Wilson Fairweather

Personal information
- Full name: John Wilson Fairweather
- Date of birth: 12 August 1924
- Place of birth: Dornoch, Scotland
- Date of death: December 1989 (aged 65)
- Place of death: Bath, England
- Position: Right-half

Youth career
- Queen of the South

Senior career*
- Years: Team / Apps / (Gls)
- 0000–1944: Annan Athletic
- 1944–1947: Blackburn Rovers / 0 / (0)
- 1947–1948: Cowdenbeath / 10 / (0)
- 1948–1950: Carlisle United / 1 / (0)
- 1950–1953: Bath City

Managerial career
- 1953–1956: Frome Town

= Wilson Fairweather =

Scottish footballer

John Wilson Fairweather (12 August 1924 – December 1989) was a Scottish footballer who played as a right-half.

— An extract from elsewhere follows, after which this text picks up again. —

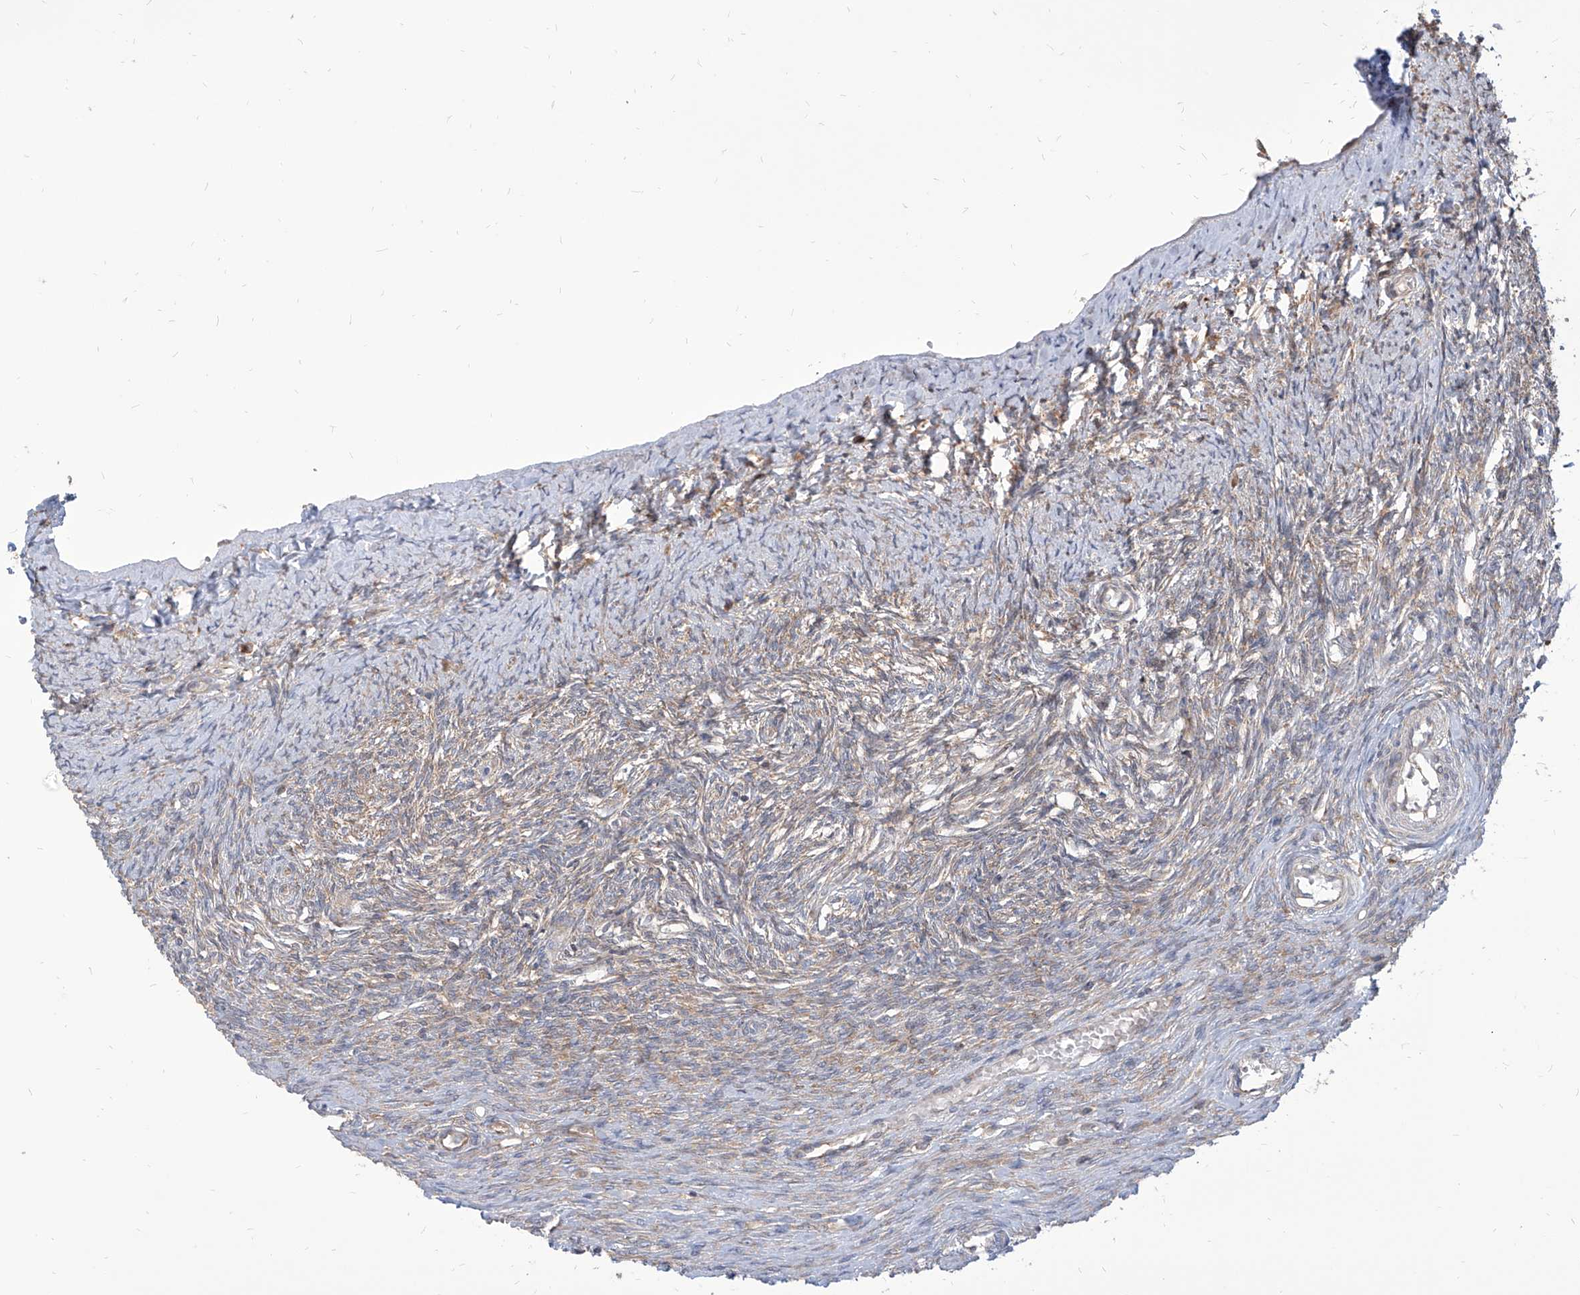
{"staining": {"intensity": "strong", "quantity": ">75%", "location": "cytoplasmic/membranous"}, "tissue": "ovary", "cell_type": "Follicle cells", "image_type": "normal", "snomed": [{"axis": "morphology", "description": "Adenocarcinoma, NOS"}, {"axis": "topography", "description": "Endometrium"}], "caption": "Human ovary stained with a brown dye displays strong cytoplasmic/membranous positive expression in approximately >75% of follicle cells.", "gene": "FAM83B", "patient": {"sex": "female", "age": 32}}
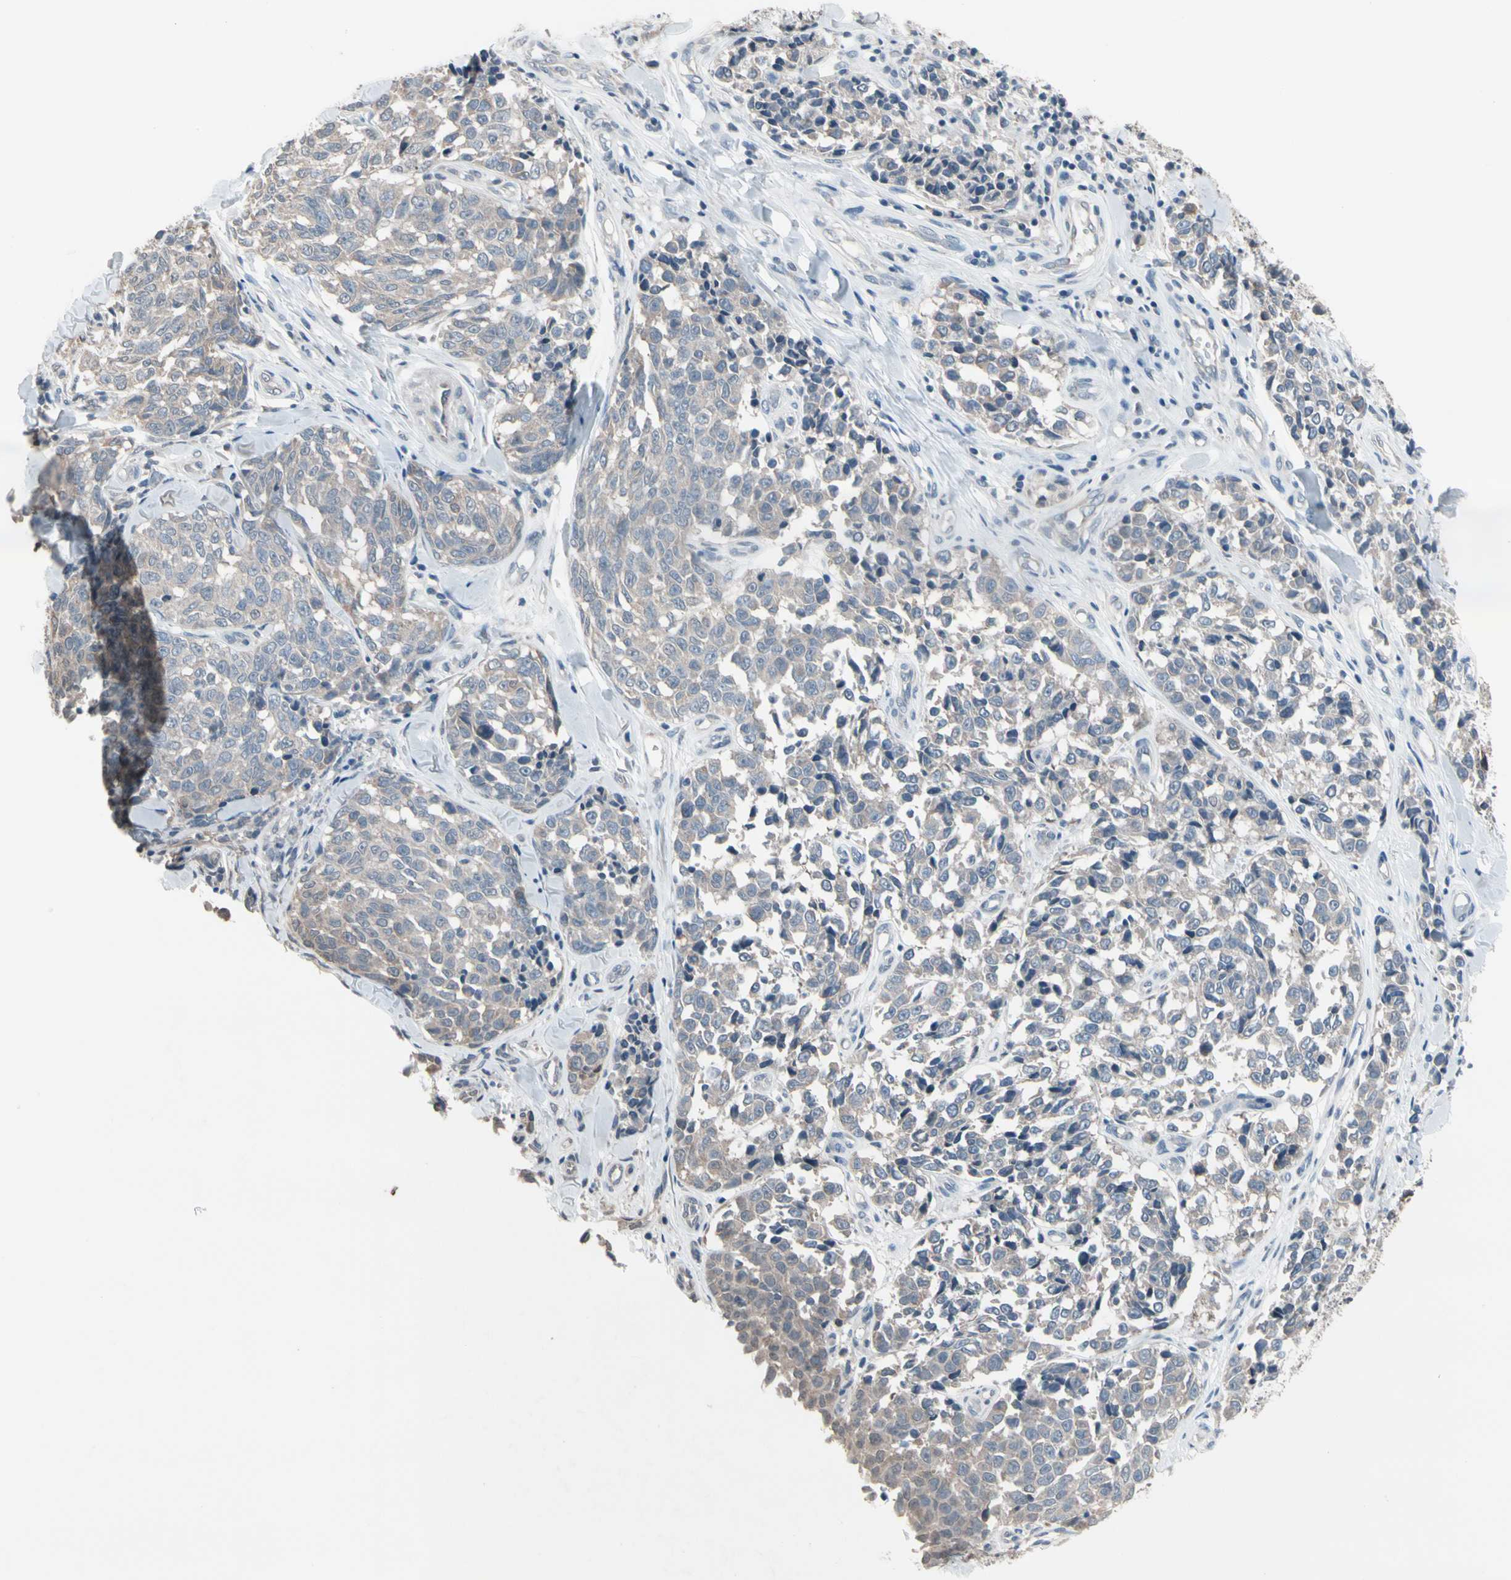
{"staining": {"intensity": "weak", "quantity": ">75%", "location": "cytoplasmic/membranous"}, "tissue": "melanoma", "cell_type": "Tumor cells", "image_type": "cancer", "snomed": [{"axis": "morphology", "description": "Malignant melanoma, NOS"}, {"axis": "topography", "description": "Skin"}], "caption": "Brown immunohistochemical staining in human melanoma exhibits weak cytoplasmic/membranous positivity in about >75% of tumor cells. (DAB IHC, brown staining for protein, blue staining for nuclei).", "gene": "SV2A", "patient": {"sex": "female", "age": 64}}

Fairweather, known as Jock, played for Queen of the South and Annan Athletic before joining English club Blackburn Rovers in April 1944. He moved to Cowdenbeath in 1947 and made 10 appearances. He then returned to England in November 1948 to join Carlisle United, where he made a single Football League appearance.

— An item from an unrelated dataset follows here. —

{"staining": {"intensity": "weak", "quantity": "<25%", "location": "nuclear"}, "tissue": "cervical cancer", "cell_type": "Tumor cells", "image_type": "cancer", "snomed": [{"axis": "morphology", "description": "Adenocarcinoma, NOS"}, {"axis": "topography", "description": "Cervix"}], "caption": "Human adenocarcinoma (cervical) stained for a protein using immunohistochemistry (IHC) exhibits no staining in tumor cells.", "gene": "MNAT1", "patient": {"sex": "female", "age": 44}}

He was enlisted by Bath City for the 1950–51 season, joining fellow new recruits Trevor Jones, Tommy Edwards, and George Adams, and spent three seasons with the club.

Fairweather went on to manage Frome Town and led the club to an FA Cup first-round game against Leyton Orient in 1954. He returned to Bath City as reserve team coach in July 1956.